> _Your goal_
Lay out the records as a numbered list, skipping blank lines and omitting the pictures.

Supplied entries: Begin

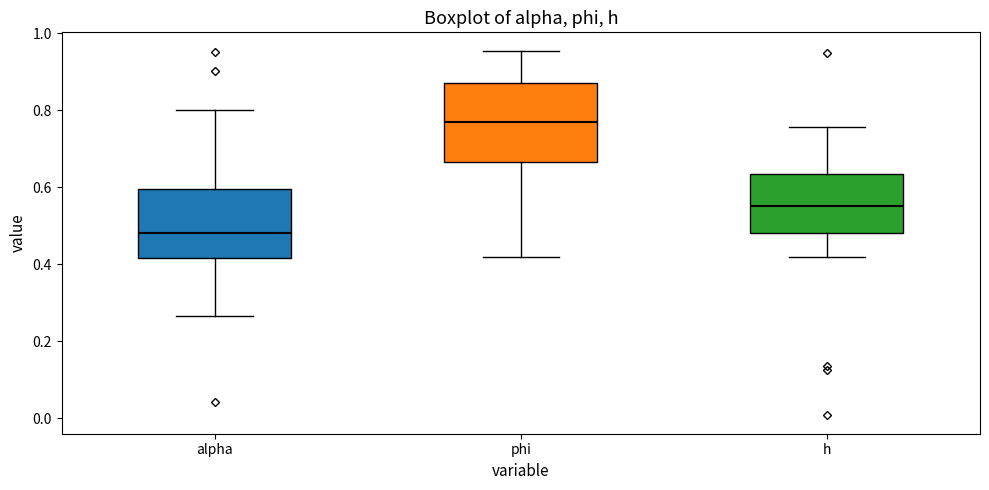

Where is the upper edge of the box for phi on the y-axis? The values are not printed on the chart, so give them approximately, as read against the axis.

0.88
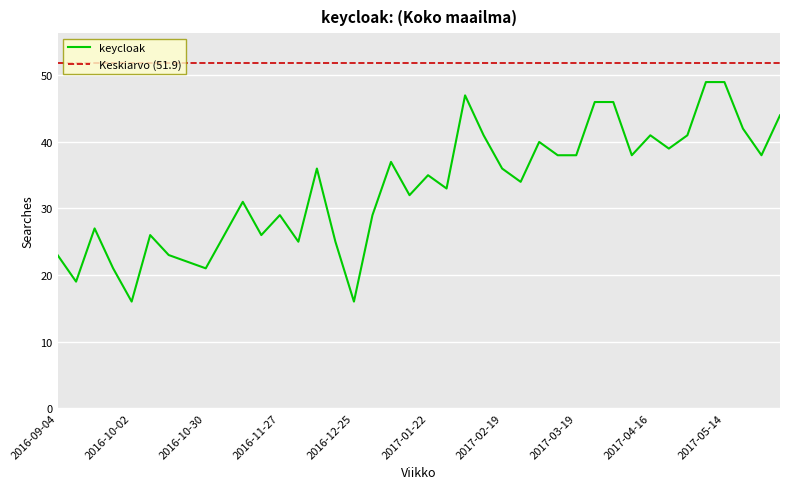

Is it true that the value at 2017-01-15 is 7?

False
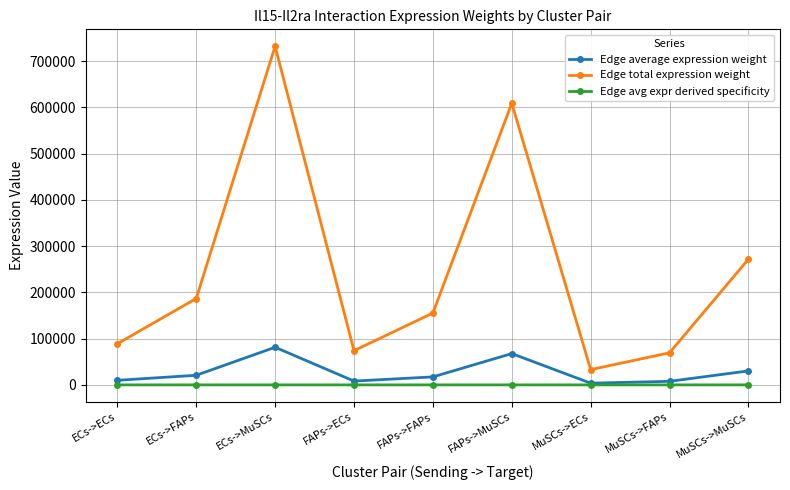

True or false: Edge total expression weight and Edge avg expr derived specificity intersect in this chart.

False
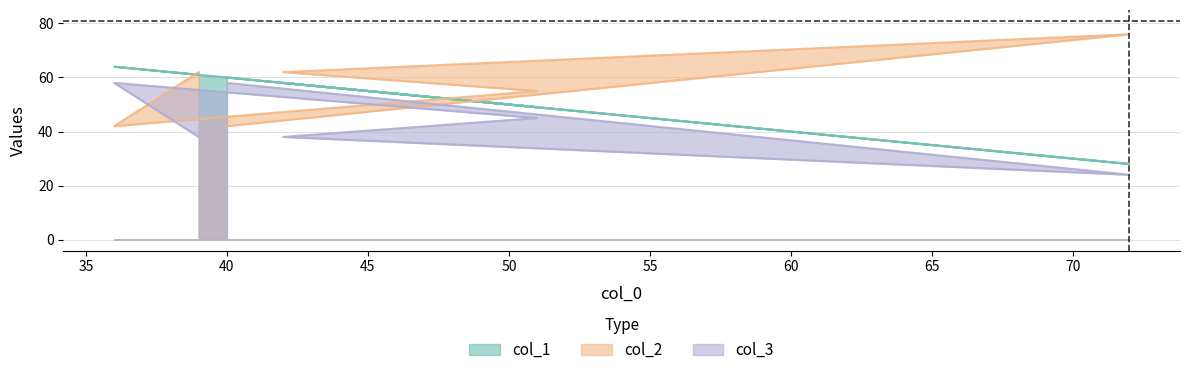

What is the difference between the highest and lowest values at 72?

52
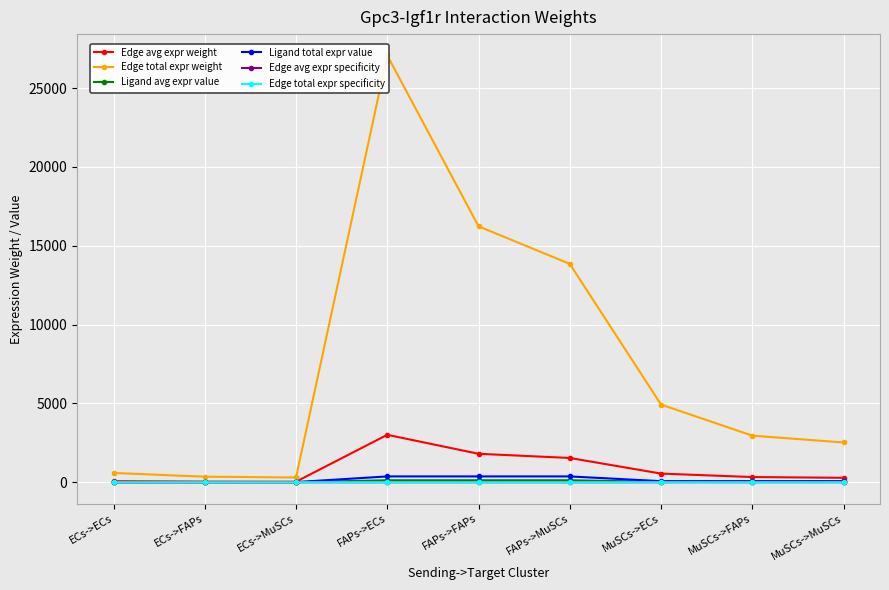

Between MuSCs->ECs and FAPs->ECs, which is larger?

FAPs->ECs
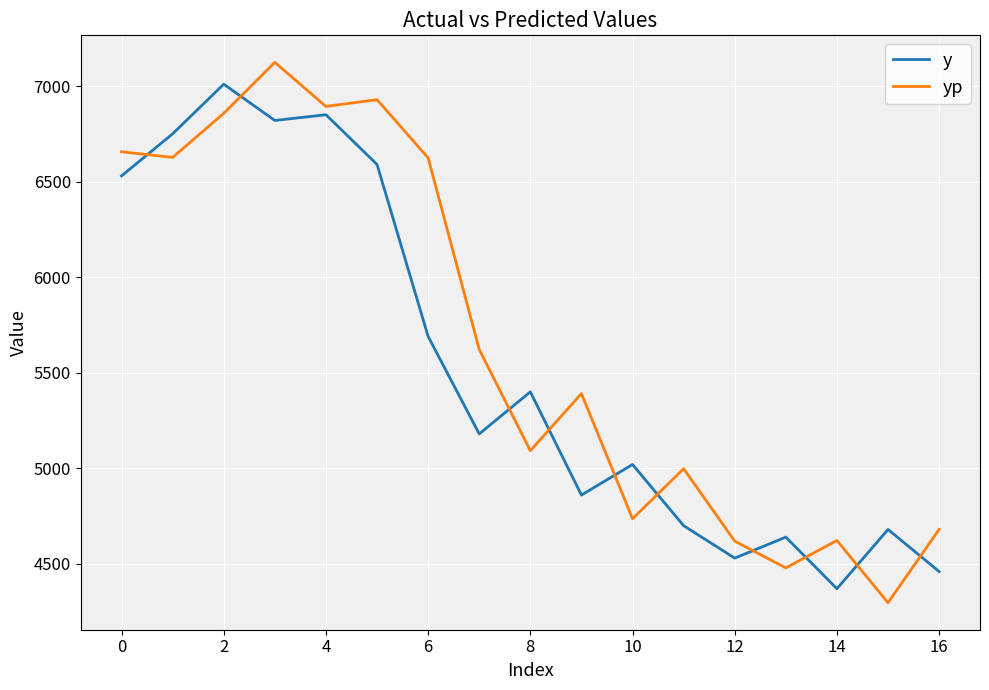

Which series has the largest total across all categories?

yp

Supplied entries: End

> _Output of the exercise_
1. Where is the upper edge of the box for phi on the y-axis? The values are not printed on the chart, so give them approximately, as read against the axis.
2. 0.88
3. Is it true that the value at 2017-01-15 is 7?
4. False
5. True or false: Edge total expression weight and Edge avg expr derived specificity intersect in this chart.
6. False
7. What is the difference between the highest and lowest values at 72?
8. 52
9. Between MuSCs->ECs and FAPs->ECs, which is larger?
10. FAPs->ECs
11. Which series has the largest total across all categories?
12. yp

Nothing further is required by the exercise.